I think the comparison to a calculator isn't fair because a calculator serves a very discrete purpose. Your brain can compartmentalize a calculators function.
I have been using ChatGPT to code & write copy for a week and its abilities are so broad that my brain couldn't really slot it into a specific area. The result is my brain started reaching towards it every time it felt strained. I had a similar thing happen when I was googling a lot of info for work and then found myself considering searching for things like "when is my dads birthday?". My mind couldn't slot its function into a specific area like it can with a calculator.
"I'd rather my kids learn to use every tool at their disposal to be as fast, efficient, and effective as possible."
But that's not how (pre college) education works for the most part, unfortunately. It's lots of fact learning and essay busywork, not a lot of actual problem solving and critical thinking.
My public high school education largely focused on problem solving and critical thinking. Seems like GPTchat could possible be just the kick needed to upend the old system.
In the US I think it actually comes from a factory work mindset where everyone does the same kind of thing and learns the same way. The system is at least 50 years behind but in my experience I think teachers are much more attuned to the present.
There are different definitions of cheating. You have to look at student handbooks or a teacher or professor's syllabus to find out what constitutes cheating. Although I think designing a test around the possibility of people having access to ChatGPT will have to be included in the future.
But it absolutely could be the case that using ChatGPT is considered cheating like in a case where students are forbidden from using any other resources. OTOH, for tests that were previously "open internet" I assume ChatGPT is permitted.
An interesting point of contention here could be if the teacher says you cannot collaborate with anyone else. Does ChatGPT count as a person here? I would think the intention here is to restrict use of ChatGPT but it is not considered a person traditionally.
What is the difference between copying and pasting an essay from the internet and copy and pasting an essay from Chat-GPT, which is a sample from a large training set of essays from the internet?
> For example, I was helping my kid out with their Java homework and we we're both stuck for a good hour. Finally I loaded the question into ChatGPT.
> The answer that came back helped us solve the problem.
But maybe the real lesson in ChatGPT, or a near future descendant, is replacing human programmers altogether?

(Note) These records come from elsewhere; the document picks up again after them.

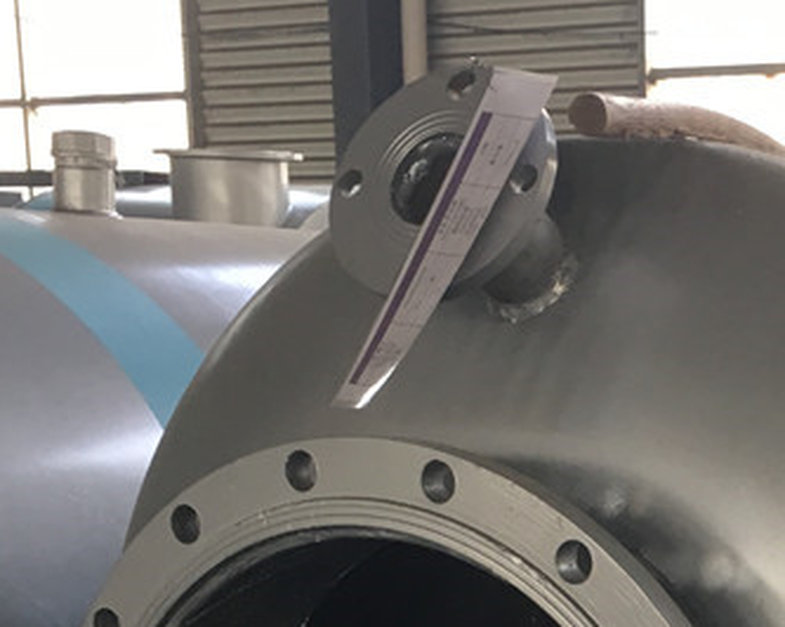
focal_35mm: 85
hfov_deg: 21.5
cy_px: 747
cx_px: 832
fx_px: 1974
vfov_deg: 17.3
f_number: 2.2
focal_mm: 4.15
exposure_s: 1/33
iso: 50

Don’t be silly. There’s no way to do a writing course without extensively writing about a prompt.
With chatGPT just plug it in and out pops your finished essay.
You have learnt nothing besides some minor comprehension skills.
Same with programming courses. It will answer all basic coding prompts. You cannot learn by just reading through a solved solution no matter how much you want to make the case for it.
Does using a calculator make you a cheater at math? No, you still needed to understand the concepts.
Does using ChatGPT make you a cheater at school? While ultimately that's up to the schools to decide, I would argue it shouldn't. Because you need to have enough understanding to ask the right question as well as to be able to spot what's wrong in the answer.
For example, I was helping my kid out with their Java homework and we we're both stuck for a good hour. Finally I loaded the question into ChatGPT.
The answer that came back helped us solve the problem. But we didn't just cut and paste. We looked at that solution and compared it to our own to find the problem.
I don't consider that cheating. Others may feel differently.
Ultimately, I think of this as augmented thinking. In the real world, we all use whatever tools we have at our disposal. If in the real world we have access to Google and calculators and now AI chatbots, why should we train and educate ourselves as if those don't exist?
I'd rather my kids learn to use every tool at their disposal to be as fast, efficient, and effective as possible. And unlike paying someone to do your homework, this is something everyone can do, not just those with discretionary income. So I really have no problem with this at all.